Dust to dust, ashes to ashes. The ultimate natural recycling process. Bury a body and after a while only the skeleton remains. What has happened to the rest?

Dust to dust, ashes to ashes. The ultimate natural recycling process. Bury a body and after a while only the skeleton remains. What has happened to the rest? Well, the flesh served as a feast for a variety of bacteria, fungi, insects, mites and worms which use its components to build their own bodies and as a source of energy. What they don’t use, they poop out, enriching the soil with minerals and humic material, a mixture of carbon based compounds that helps hold water in the soil. Plant some daisies on top, and you have everything needed to push them up. Basically, what we are talking about is composting. The word itself comes from the Latin meaning “to put together.” Put together what? Materials that when decomposed provide a useful amendment to soil. Composting is part of the earth’s natural cycle of growth and decay.

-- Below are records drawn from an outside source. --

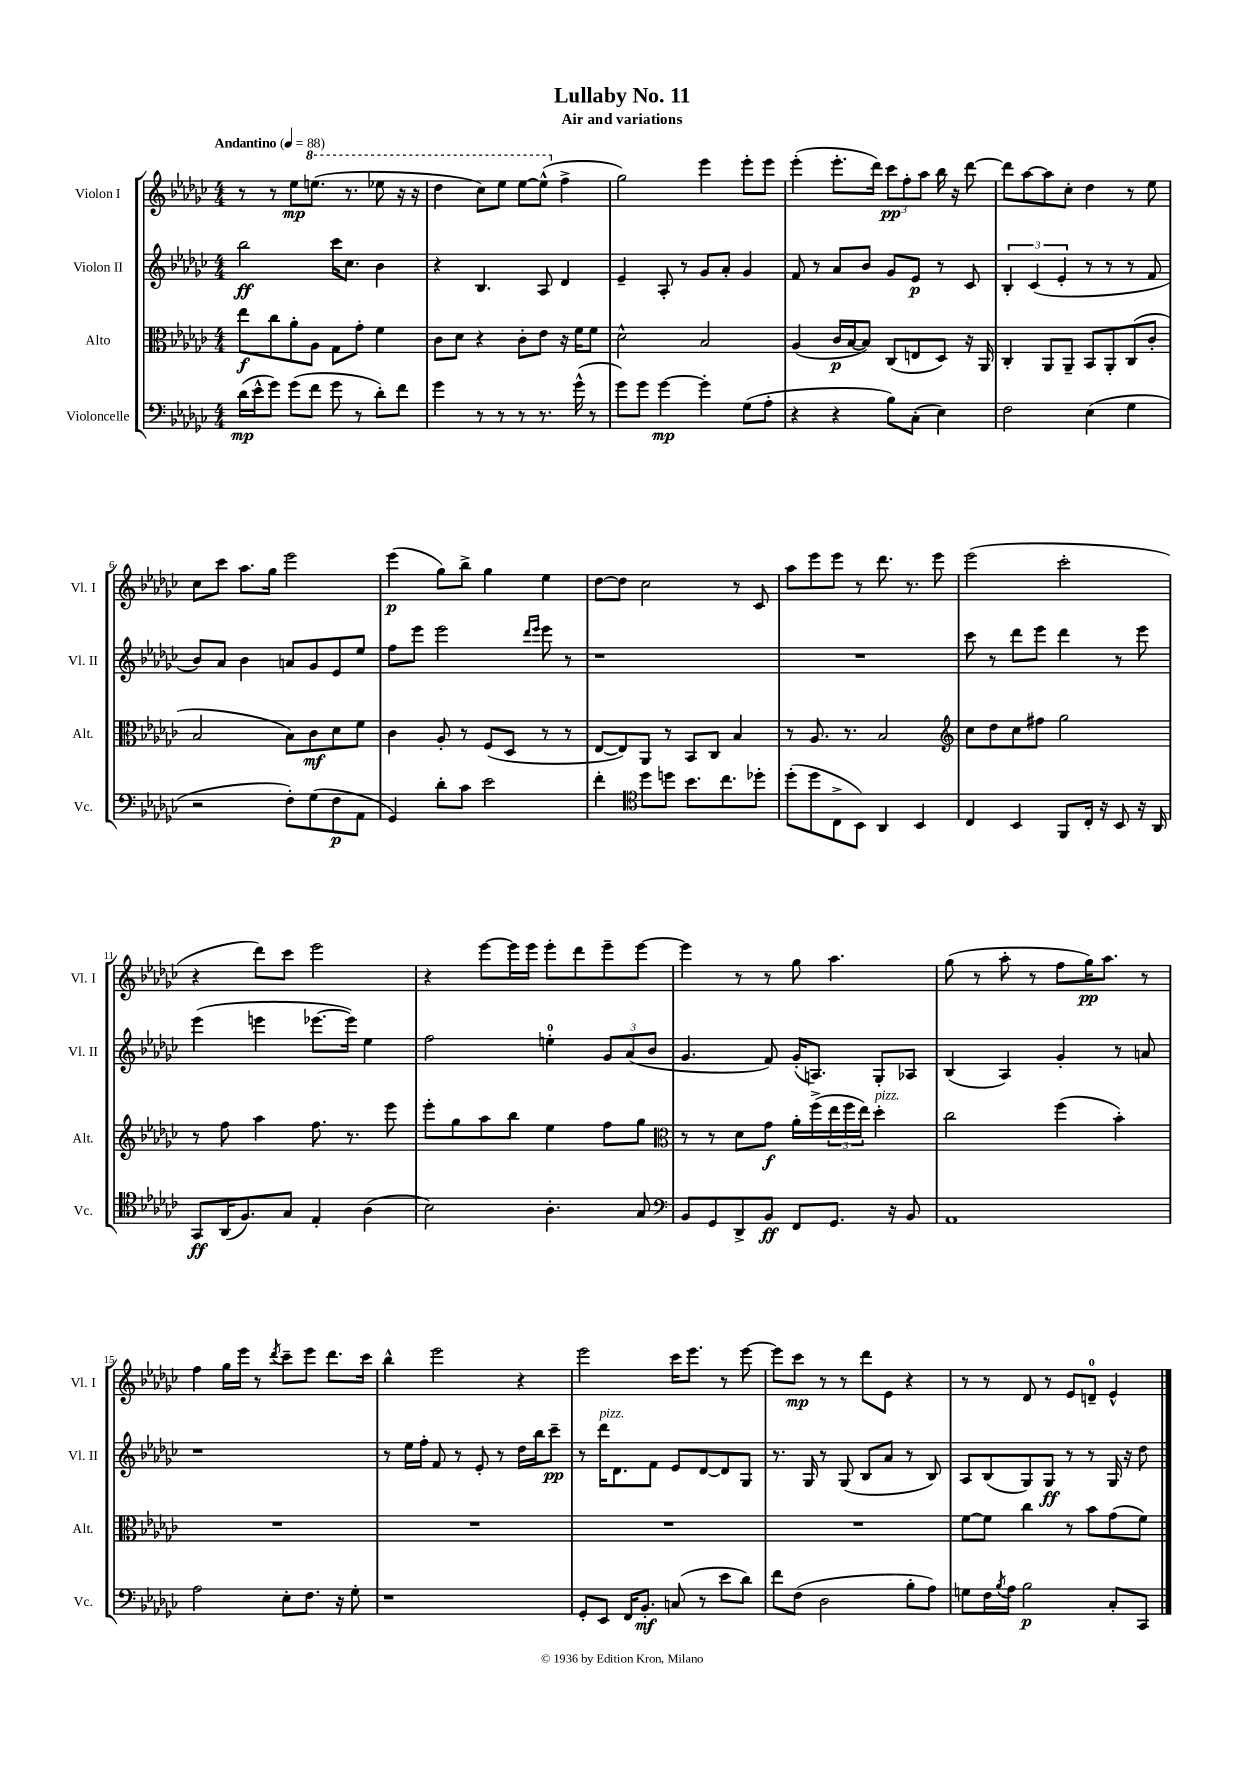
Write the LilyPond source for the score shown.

\header { title = "Lullaby No. 11" subtitle = "Air and variations" }
<<
\new StaffGroup <<
\new Staff = "s0" \with { instrumentName = "Violon I" shortInstrumentName = "Vl. I" } {
    \clef treble \key ges \major \numericTimeSignature \time 4/4 \tempo "Andantino" 4 = 88
    r8 r8 ees''8\mp \ottava #1 e'''8.( r8. ees'''8 r16 r16 |
    des'''4 ces'''8) ees'''8 ees'''8~ ees'''8-^( \ottava #0 f''4-> |
    ges''2) ees'''4 ees'''8-. ees'''8 |
    ees'''4-.( ees'''8.-. des'''16) \tuplet 3/2 { ces'''8\pp f''8-. aes''8 } bes''16 r16 des'''8~ |
    des'''8 aes''8~ aes''8 ces''8-. des''4 r8 ees''8 |
    ces''8 ces'''8 aes''8. ges''16 ees'''2 |
    ees'''4\p( ges''8) bes''8-> ges''4 ees''4 |
    des''8~ des''8 ces''2 r8 ces'8 |
    aes''8 ees'''8 ees'''8 r8 des'''8. r8. ees'''8 |
    ees'''2( ces'''2-. |
    r4 des'''8) ces'''8 ees'''2 |
    r4 ees'''8~ ees'''16 ees'''16 ees'''8-. des'''8 ees'''8-- ees'''8~ |
    ees'''4 r8 r8 ges''8 aes''4. |
    ges''8( r8 aes''8-. r8 f''8 ges''16\pp) aes''8. r8 |
    f''4 ges''16 ees'''16 r8 \acciaccatura { des'''8 } ces'''8-- ees'''8 des'''8. ces'''16 |
    bes''4-^ ees'''2 r4 |
    ees'''2 ces'''16 ees'''8. r8 ees'''8~ |
    ees'''8 ces'''8\mp r8 r8 des'''8 ees'8 r4 |
    r8 r8 des'8 r8 ees'8 d'8-0-- ees'4-^ \bar "|." |
}
\new Staff = "s1" \with { instrumentName = "Violon II" shortInstrumentName = "Vl. II" } {
    \clef treble \key ges \major \numericTimeSignature \time 4/4
    bes''2\ff ces'''16 ces''8. bes'4 |
    r4 bes4. aes8 des'4 |
    ees'4-- aes8-. r8 ges'8 aes'8-. ges'4 |
    f'8 r8 aes'8 bes'8 ges'8 ees'8\p r8 ces'8 |
    \tuplet 3/2 { bes4-. ces'4( ees'4-. } r8 r8 r8 f'8 |
    bes'8) aes'8 bes'4 a'8 ges'8 ees'8 ees''8 |
    f''8 ees'''8 ees'''2 \grace { des'''16 ees'''16 } ees'''8 r8 |
    r1 |
    R1 |
    ces'''8 r8 des'''8 ees'''8 des'''4 r8 ees'''8 |
    ees'''4( e'''4 ees'''8.~ ees'''16) ees''4 |
    f''2 e''4-0-. \tuplet 3/2 { ges'8 aes'8( bes'8 } |
    ges'4. f'8) ges'16-.( a8.) ges8-. aes8 |
    bes4( aes4) ges'4-. r8 a'8 |
    r1 |
    r8 ees''16 f''16-. f'8 r8 ees'8-. r8 des''16 bes''16 ces'''8--\pp |
    r8 des'''16^\markup { \italic "pizz." } des'8. f'8 ees'8 des'8~ des'8 ges8 |
    r8. ges16 r8 ges8( bes8 aes'8 r8 bes8) |
    aes8 bes8( ges8) ges8\ff r8 r8 ges16 r16 des''8 \bar "|." |
}
\new Staff = "s2" \with { instrumentName = "Alto" shortInstrumentName = "Alt." } {
    \clef alto \key ges \major \numericTimeSignature \time 4/4
    ees''8\f ces''8 aes'8-. aes8 ges8 ges'8-. f'4 |
    ces'8 des'8 r4 ces'8-. ees'8 r16 f'16 f'8 |
    des'2-^ bes2 |
    aes4( ces'16\p bes16~ bes8) ces8( e8 des8) r16 aes,16 |
    ces4-. aes,8 aes,8-- bes,8 aes,8-. ces8( ces'8-. |
    bes2 bes8) ces'8\mf des'8 f'8 |
    ces'4 aes8-. r8 f8( des8 r8 r8 |
    ees8~ ees8) aes,8 r8 bes,8 ces8 bes4 |
    r8 aes8. r8. bes2 |
    \clef treble ces''8 des''8 ces''8 fis''8 ges''2 |
    r8 f''8 aes''4 f''8. r8. ees'''8 |
    ees'''8-. ges''8 aes''8 bes''8 ees''4 f''8 ges''8 |
    \clef alto r8 r8 des'8 ges'8\f aes'16-. f''16->( \tuplet 3/2 { ees''16 f''16 ees''16) } des''4-.^\markup { \italic "pizz." } |
    ces''2 f''4( bes'4-.) |
    R1 |
    R1 |
    R1 |
    R1 |
    f'8~ f'8 ces''4 r8 bes'8 ges'8( f'8) \bar "|." |
}
\new Staff = "s3" \with { instrumentName = "Violoncelle" shortInstrumentName = "Vc." } {
    \clef bass \key ges \major \numericTimeSignature \time 4/4
    des'16\mp( ees'16-^ ges'8) ges'8( f'8 ges'8 r8 des'8-.) f'8 |
    ges'4 r8 r8 r8 r8. ges'16-^( r8 |
    ges'8) ges'8 ges'4~\mp ges'4-. ges8( aes8-. |
    r4 r4 bes8) ces8-.( ees4) |
    f2 ees4( ges4 |
    r2 f8-.) ges8( f8\p aes,8 |
    ges,4) des'8-. ces'8 ees'2 |
    f'4-. \clef tenor des''8 d''8 bes'8. ces''8. des''8-. |
    des''8-.( des''8 ces8-> bes,8) aes,4 bes,4 |
    ces4 bes,4 f,8 ces16-. r16 bes,8 r16 aes,16 |
    ges,8\ff aes,16( f8.) ges8 ees4-. aes4( |
    bes2) aes4.-. ges8 |
    \clef bass bes,8 ges,8 des,8-> bes,8\ff f,8 ges,8. r16 bes,8 |
    aes,1 |
    aes2 ees8-. f8. r16 ges8-. |
    r1 |
    ges,8-. ees,8 f,16 bes,8.-.\mf c8( r8 ees'8 des'8) |
    f'8 f8( des2 bes8-. aes8) |
    g8 f16 \acciaccatura { bes8 } aes16 bes2\p ces8-. ces,8 \bar "|." |
}
>>
>>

It all begins when energy from the sun is used by plants to allow carbon dioxide from the air to combine with water in the process of photosynthesis to produce glucose. This is then used as the raw material that, with the help of minerals, is converted to the myriad compounds that make up plant matter. Animals eat the plants and use these compounds to build their own bodies. When plants and animals die, they return nutrients to the soil and carbon dioxide to the air, so the process can start over again. When compostable garbage ends up in a landfill we interfere with this process. Not only are we depriving the soil of nutrients, we are needlessly using up landfill space. Composting can be thought of as the farming of microorganisms. Plants and animals are replete with microbes that will begin to multiply when the plants or animals die, using the matter that housed them as nutrients. Under the right conditions, exposure to oxygen, moisture and the right blend of organic matter, composting eventually yields a dark earthy- smelling crumbly material that can be used in a number of beneficial ways. It can be used as fertilizer, as mulch, and as a soil builder. Soil that has had compost added is easier to work, releases nutrients to plants at an optimal rate, is less likely to pollute waterways with fertilizer run-off, and is better aerated because compost introduces various burrowing insects and worms. Preparing a compost pile in your back yard requires some know-how in terms of when it needs turning, what waste is appropriate to add and what is not. But you don’t have to be a home composter to take advantage of this recycling technology. You can become part of a program to provide industrial composters with the materials they need. And leave the know how to them. Many municipalities provide homes with bins to collect compostable materials, and contents are picked up every week and taken to a composting facility. It is a bit of a bother, but well worth it as far as the environment is concerned. Will Rogers almost got it right when during the great dust bowl he said, “they’re making more people every day, but they ain’t making any more dirt.” Actually, if you compost, you can make more dirt. But it may not be as much fun as making children.